Study material:

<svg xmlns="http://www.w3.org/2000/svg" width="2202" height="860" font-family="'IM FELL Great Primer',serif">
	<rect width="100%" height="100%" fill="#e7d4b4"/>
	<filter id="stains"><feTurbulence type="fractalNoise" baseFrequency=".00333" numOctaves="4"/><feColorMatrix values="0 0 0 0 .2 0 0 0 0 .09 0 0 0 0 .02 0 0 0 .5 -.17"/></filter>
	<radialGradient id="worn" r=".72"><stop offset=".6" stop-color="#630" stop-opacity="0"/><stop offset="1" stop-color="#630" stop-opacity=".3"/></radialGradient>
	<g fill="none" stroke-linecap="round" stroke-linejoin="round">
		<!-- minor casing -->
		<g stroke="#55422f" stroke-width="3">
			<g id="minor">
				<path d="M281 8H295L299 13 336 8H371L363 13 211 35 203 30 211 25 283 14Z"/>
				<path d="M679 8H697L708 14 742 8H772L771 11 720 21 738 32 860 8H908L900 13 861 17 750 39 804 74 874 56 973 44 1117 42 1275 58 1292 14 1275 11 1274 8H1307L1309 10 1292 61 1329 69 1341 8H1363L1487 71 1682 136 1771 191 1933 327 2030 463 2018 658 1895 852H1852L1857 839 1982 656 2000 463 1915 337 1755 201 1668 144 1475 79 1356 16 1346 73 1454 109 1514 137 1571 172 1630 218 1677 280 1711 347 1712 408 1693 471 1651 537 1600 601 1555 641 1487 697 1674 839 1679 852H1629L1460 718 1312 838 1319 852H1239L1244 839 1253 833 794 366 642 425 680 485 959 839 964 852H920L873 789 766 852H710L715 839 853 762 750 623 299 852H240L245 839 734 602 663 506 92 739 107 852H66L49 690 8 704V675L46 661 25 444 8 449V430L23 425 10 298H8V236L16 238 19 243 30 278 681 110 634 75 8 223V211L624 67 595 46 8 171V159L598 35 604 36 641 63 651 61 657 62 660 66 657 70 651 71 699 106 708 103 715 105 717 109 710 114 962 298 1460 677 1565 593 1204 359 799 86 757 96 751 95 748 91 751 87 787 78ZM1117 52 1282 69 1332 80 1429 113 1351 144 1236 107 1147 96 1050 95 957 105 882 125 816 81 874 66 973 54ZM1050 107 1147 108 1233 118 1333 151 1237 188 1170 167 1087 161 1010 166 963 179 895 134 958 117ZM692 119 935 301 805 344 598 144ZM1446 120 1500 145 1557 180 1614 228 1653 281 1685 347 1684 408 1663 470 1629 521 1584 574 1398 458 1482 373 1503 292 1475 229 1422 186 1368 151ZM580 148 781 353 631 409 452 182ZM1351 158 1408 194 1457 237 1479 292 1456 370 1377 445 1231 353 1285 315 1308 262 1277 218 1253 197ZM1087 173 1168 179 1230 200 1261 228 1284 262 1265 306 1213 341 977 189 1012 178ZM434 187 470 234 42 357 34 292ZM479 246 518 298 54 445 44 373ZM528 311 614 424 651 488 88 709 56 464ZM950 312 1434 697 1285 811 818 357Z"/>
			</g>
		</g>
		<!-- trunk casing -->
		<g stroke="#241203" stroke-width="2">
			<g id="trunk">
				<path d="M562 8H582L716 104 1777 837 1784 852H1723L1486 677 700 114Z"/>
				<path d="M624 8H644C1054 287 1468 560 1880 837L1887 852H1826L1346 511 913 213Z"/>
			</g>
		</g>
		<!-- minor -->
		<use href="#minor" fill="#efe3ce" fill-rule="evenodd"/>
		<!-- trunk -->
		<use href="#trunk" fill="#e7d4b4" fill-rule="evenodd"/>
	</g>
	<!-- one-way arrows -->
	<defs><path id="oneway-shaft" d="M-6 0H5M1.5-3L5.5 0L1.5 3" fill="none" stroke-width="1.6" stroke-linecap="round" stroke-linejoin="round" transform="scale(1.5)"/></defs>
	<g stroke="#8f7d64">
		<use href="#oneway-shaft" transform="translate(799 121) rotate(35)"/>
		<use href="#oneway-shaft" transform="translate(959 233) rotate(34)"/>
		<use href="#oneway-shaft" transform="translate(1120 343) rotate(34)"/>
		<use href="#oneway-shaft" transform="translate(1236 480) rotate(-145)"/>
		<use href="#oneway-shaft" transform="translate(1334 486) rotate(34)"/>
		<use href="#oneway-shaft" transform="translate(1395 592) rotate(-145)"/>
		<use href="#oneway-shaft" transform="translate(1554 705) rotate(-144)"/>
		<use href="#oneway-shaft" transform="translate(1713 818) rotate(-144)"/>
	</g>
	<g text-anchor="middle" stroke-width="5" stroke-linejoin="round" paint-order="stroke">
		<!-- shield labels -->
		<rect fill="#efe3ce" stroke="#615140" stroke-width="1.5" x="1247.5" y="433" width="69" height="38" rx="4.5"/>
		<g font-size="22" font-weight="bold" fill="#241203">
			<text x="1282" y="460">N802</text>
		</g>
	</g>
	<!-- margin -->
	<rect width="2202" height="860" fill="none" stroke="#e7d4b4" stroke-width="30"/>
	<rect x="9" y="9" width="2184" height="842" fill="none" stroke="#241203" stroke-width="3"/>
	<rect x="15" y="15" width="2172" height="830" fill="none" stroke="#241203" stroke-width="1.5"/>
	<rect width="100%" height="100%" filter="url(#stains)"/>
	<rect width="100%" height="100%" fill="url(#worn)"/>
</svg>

Work instructions:
Work through the records line by line, and once you reach the final line, report only how many held "none".

Task output:
5